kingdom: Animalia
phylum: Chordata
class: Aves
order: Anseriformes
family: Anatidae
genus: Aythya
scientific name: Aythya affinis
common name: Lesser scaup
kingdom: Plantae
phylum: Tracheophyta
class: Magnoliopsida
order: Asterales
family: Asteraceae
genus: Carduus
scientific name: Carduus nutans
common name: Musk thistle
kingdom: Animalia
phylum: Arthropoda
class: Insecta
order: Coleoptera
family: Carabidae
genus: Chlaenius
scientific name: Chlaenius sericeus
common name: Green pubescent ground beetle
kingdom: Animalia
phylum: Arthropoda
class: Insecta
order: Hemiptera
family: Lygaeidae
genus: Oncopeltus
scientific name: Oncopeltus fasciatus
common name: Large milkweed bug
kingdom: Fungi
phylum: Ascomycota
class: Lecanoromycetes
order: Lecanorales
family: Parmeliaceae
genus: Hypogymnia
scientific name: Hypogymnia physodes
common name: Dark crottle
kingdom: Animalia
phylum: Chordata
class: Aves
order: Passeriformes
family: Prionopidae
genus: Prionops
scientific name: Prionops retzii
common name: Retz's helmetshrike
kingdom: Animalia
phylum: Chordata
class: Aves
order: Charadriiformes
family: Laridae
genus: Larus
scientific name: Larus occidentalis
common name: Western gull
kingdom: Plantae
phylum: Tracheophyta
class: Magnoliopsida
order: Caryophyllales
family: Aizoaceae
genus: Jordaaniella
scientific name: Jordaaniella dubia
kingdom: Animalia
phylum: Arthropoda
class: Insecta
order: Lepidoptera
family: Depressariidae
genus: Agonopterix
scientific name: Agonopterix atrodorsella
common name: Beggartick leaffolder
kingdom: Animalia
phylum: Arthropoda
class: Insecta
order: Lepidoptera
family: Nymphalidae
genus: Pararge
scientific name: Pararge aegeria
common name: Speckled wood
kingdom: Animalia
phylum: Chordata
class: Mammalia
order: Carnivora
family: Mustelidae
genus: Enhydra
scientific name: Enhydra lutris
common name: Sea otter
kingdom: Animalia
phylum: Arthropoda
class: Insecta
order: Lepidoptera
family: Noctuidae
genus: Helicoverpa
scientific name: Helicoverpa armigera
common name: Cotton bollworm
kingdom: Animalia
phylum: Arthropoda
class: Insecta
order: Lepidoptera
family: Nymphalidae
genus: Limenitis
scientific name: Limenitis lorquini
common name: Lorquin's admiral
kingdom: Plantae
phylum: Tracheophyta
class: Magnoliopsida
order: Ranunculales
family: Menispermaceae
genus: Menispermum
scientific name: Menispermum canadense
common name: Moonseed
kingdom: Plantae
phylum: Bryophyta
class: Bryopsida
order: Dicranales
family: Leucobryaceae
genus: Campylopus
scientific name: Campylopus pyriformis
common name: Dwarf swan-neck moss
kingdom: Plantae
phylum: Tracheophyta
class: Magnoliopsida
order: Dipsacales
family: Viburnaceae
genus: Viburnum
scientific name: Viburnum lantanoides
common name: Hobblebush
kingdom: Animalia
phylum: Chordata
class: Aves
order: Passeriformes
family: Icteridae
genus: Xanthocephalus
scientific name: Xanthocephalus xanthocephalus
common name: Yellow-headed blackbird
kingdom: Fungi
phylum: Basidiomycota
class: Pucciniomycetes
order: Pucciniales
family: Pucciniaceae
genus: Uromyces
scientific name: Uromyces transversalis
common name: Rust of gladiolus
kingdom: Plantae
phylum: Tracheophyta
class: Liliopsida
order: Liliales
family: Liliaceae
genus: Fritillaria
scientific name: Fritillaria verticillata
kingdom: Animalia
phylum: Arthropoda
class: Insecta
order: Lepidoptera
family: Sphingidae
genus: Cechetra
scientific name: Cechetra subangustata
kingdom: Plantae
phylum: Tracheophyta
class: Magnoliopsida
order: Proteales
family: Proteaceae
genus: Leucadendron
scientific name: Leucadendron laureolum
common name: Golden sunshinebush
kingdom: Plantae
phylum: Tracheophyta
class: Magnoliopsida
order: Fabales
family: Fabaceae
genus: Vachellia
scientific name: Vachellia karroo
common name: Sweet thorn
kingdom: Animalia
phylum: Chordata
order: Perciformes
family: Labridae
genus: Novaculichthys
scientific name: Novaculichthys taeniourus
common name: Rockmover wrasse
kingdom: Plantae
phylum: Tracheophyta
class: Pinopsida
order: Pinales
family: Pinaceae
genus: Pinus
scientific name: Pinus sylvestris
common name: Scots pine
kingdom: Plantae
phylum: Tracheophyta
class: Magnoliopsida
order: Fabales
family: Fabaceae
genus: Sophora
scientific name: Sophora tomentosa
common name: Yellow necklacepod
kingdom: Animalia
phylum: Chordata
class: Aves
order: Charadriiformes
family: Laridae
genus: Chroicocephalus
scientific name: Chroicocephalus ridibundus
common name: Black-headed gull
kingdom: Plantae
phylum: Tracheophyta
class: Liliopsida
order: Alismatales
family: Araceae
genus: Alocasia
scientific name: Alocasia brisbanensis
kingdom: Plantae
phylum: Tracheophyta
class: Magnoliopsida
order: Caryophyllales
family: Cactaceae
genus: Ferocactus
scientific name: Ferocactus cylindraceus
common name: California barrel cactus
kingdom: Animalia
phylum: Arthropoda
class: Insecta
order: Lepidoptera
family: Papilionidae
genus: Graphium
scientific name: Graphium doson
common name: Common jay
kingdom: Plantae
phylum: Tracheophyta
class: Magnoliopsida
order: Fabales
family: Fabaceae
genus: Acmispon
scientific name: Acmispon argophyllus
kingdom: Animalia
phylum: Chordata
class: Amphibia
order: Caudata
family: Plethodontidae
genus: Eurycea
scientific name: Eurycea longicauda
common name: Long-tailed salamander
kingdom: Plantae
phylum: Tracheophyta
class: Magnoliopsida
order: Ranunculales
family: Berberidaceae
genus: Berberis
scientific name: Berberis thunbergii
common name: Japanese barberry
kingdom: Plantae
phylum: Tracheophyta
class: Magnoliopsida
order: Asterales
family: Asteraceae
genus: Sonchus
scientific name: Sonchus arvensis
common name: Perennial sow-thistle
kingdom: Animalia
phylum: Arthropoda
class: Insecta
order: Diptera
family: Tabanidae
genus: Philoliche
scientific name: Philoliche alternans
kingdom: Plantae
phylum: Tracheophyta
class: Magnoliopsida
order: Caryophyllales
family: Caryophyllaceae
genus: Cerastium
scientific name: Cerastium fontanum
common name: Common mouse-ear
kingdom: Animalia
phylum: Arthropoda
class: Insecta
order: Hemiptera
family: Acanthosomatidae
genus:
____________
Arrange every line of the listing above as a numbered list, leaving out any blank lines.

1. kingdom: Animalia
2. phylum: Chordata
3. class: Aves
4. order: Anseriformes
5. family: Anatidae
6. genus: Aythya
7. scientific name: Aythya affinis
8. common name: Lesser scaup
9. kingdom: Plantae
10. phylum: Tracheophyta
11. class: Magnoliopsida
12. order: Asterales
13. family: Asteraceae
14. genus: Carduus
15. scientific name: Carduus nutans
16. common name: Musk thistle
17. kingdom: Animalia
18. phylum: Arthropoda
19. class: Insecta
20. order: Coleoptera
21. family: Carabidae
22. genus: Chlaenius
23. scientific name: Chlaenius sericeus
24. common name: Green pubescent ground beetle
25. kingdom: Animalia
26. phylum: Arthropoda
27. class: Insecta
28. order: Hemiptera
29. family: Lygaeidae
30. genus: Oncopeltus
31. scientific name: Oncopeltus fasciatus
32. common name: Large milkweed bug
33. kingdom: Fungi
34. phylum: Ascomycota
35. class: Lecanoromycetes
36. order: Lecanorales
37. family: Parmeliaceae
38. genus: Hypogymnia
39. scientific name: Hypogymnia physodes
40. common name: Dark crottle
41. kingdom: Animalia
42. phylum: Chordata
43. class: Aves
44. order: Passeriformes
45. family: Prionopidae
46. genus: Prionops
47. scientific name: Prionops retzii
48. common name: Retz's helmetshrike
49. kingdom: Animalia
50. phylum: Chordata
51. class: Aves
52. order: Charadriiformes
53. family: Laridae
54. genus: Larus
55. scientific name: Larus occidentalis
56. common name: Western gull
57. kingdom: Plantae
58. phylum: Tracheophyta
59. class: Magnoliopsida
60. order: Caryophyllales
61. family: Aizoaceae
62. genus: Jordaaniella
63. scientific name: Jordaaniella dubia
64. kingdom: Animalia
65. phylum: Arthropoda
66. class: Insecta
67. order: Lepidoptera
68. family: Depressariidae
69. genus: Agonopterix
70. scientific name: Agonopterix atrodorsella
71. common name: Beggartick leaffolder
72. kingdom: Animalia
73. phylum: Arthropoda
74. class: Insecta
75. order: Lepidoptera
76. family: Nymphalidae
77. genus: Pararge
78. scientific name: Pararge aegeria
79. common name: Speckled wood
80. kingdom: Animalia
81. phylum: Chordata
82. class: Mammalia
83. order: Carnivora
84. family: Mustelidae
85. genus: Enhydra
86. scientific name: Enhydra lutris
87. common name: Sea otter
88. kingdom: Animalia
89. phylum: Arthropoda
90. class: Insecta
91. order: Lepidoptera
92. family: Noctuidae
93. genus: Helicoverpa
94. scientific name: Helicoverpa armigera
95. common name: Cotton bollworm
96. kingdom: Animalia
97. phylum: Arthropoda
98. class: Insecta
99. order: Lepidoptera
100. family: Nymphalidae
101. genus: Limenitis
102. scientific name: Limenitis lorquini
103. common name: Lorquin's admiral
104. kingdom: Plantae
105. phylum: Tracheophyta
106. class: Magnoliopsida
107. order: Ranunculales
108. family: Menispermaceae
109. genus: Menispermum
110. scientific name: Menispermum canadense
111. common name: Moonseed
112. kingdom: Plantae
113. phylum: Bryophyta
114. class: Bryopsida
115. order: Dicranales
116. family: Leucobryaceae
117. genus: Campylopus
118. scientific name: Campylopus pyriformis
119. common name: Dwarf swan-neck moss
120. kingdom: Plantae
121. phylum: Tracheophyta
122. class: Magnoliopsida
123. order: Dipsacales
124. family: Viburnaceae
125. genus: Viburnum
126. scientific name: Viburnum lantanoides
127. common name: Hobblebush
128. kingdom: Animalia
129. phylum: Chordata
130. class: Aves
131. order: Passeriformes
132. family: Icteridae
133. genus: Xanthocephalus
134. scientific name: Xanthocephalus xanthocephalus
135. common name: Yellow-headed blackbird
136. kingdom: Fungi
137. phylum: Basidiomycota
138. class: Pucciniomycetes
139. order: Pucciniales
140. family: Pucciniaceae
141. genus: Uromyces
142. scientific name: Uromyces transversalis
143. common name: Rust of gladiolus
144. kingdom: Plantae
145. phylum: Tracheophyta
146. class: Liliopsida
147. order: Liliales
148. family: Liliaceae
149. genus: Fritillaria
150. scientific name: Fritillaria verticillata
151. kingdom: Animalia
152. phylum: Arthropoda
153. class: Insecta
154. order: Lepidoptera
155. family: Sphingidae
156. genus: Cechetra
157. scientific name: Cechetra subangustata
158. kingdom: Plantae
159. phylum: Tracheophyta
160. class: Magnoliopsida
161. order: Proteales
162. family: Proteaceae
163. genus: Leucadendron
164. scientific name: Leucadendron laureolum
165. common name: Golden sunshinebush
166. kingdom: Plantae
167. phylum: Tracheophyta
168. class: Magnoliopsida
169. order: Fabales
170. family: Fabaceae
171. genus: Vachellia
172. scientific name: Vachellia karroo
173. common name: Sweet thorn
174. kingdom: Animalia
175. phylum: Chordata
176. order: Perciformes
177. family: Labridae
178. genus: Novaculichthys
179. scientific name: Novaculichthys taeniourus
180. common name: Rockmover wrasse
181. kingdom: Plantae
182. phylum: Tracheophyta
183. class: Pinopsida
184. order: Pinales
185. family: Pinaceae
186. genus: Pinus
187. scientific name: Pinus sylvestris
188. common name: Scots pine
189. kingdom: Plantae
190. phylum: Tracheophyta
191. class: Magnoliopsida
192. order: Fabales
193. family: Fabaceae
194. genus: Sophora
195. scientific name: Sophora tomentosa
196. common name: Yellow necklacepod
197. kingdom: Animalia
198. phylum: Chordata
199. class: Aves
200. order: Charadriiformes
201. family: Laridae
202. genus: Chroicocephalus
203. scientific name: Chroicocephalus ridibundus
204. common name: Black-headed gull
205. kingdom: Plantae
206. phylum: Tracheophyta
207. class: Liliopsida
208. order: Alismatales
209. family: Araceae
210. genus: Alocasia
211. scientific name: Alocasia brisbanensis
212. kingdom: Plantae
213. phylum: Tracheophyta
214. class: Magnoliopsida
215. order: Caryophyllales
216. family: Cactaceae
217. genus: Ferocactus
218. scientific name: Ferocactus cylindraceus
219. common name: California barrel cactus
220. kingdom: Animalia
221. phylum: Arthropoda
222. class: Insecta
223. order: Lepidoptera
224. family: Papilionidae
225. genus: Graphium
226. scientific name: Graphium doson
227. common name: Common jay
228. kingdom: Plantae
229. phylum: Tracheophyta
230. class: Magnoliopsida
231. order: Fabales
232. family: Fabaceae
233. genus: Acmispon
234. scientific name: Acmispon argophyllus
235. kingdom: Animalia
236. phylum: Chordata
237. class: Amphibia
238. order: Caudata
239. family: Plethodontidae
240. genus: Eurycea
241. scientific name: Eurycea longicauda
242. common name: Long-tailed salamander
243. kingdom: Plantae
244. phylum: Tracheophyta
245. class: Magnoliopsida
246. order: Ranunculales
247. family: Berberidaceae
248. genus: Berberis
249. scientific name: Berberis thunbergii
250. common name: Japanese barberry
251. kingdom: Plantae
252. phylum: Tracheophyta
253. class: Magnoliopsida
254. order: Asterales
255. family: Asteraceae
256. genus: Sonchus
257. scientific name: Sonchus arvensis
258. common name: Perennial sow-thistle
259. kingdom: Animalia
260. phylum: Arthropoda
261. class: Insecta
262. order: Diptera
263. family: Tabanidae
264. genus: Philoliche
265. scientific name: Philoliche alternans
266. kingdom: Plantae
267. phylum: Tracheophyta
268. class: Magnoliopsida
269. order: Caryophyllales
270. family: Caryophyllaceae
271. genus: Cerastium
272. scientific name: Cerastium fontanum
273. common name: Common mouse-ear
274. kingdom: Animalia
275. phylum: Arthropoda
276. class: Insecta
277. order: Hemiptera
278. family: Acanthosomatidae
279. genus:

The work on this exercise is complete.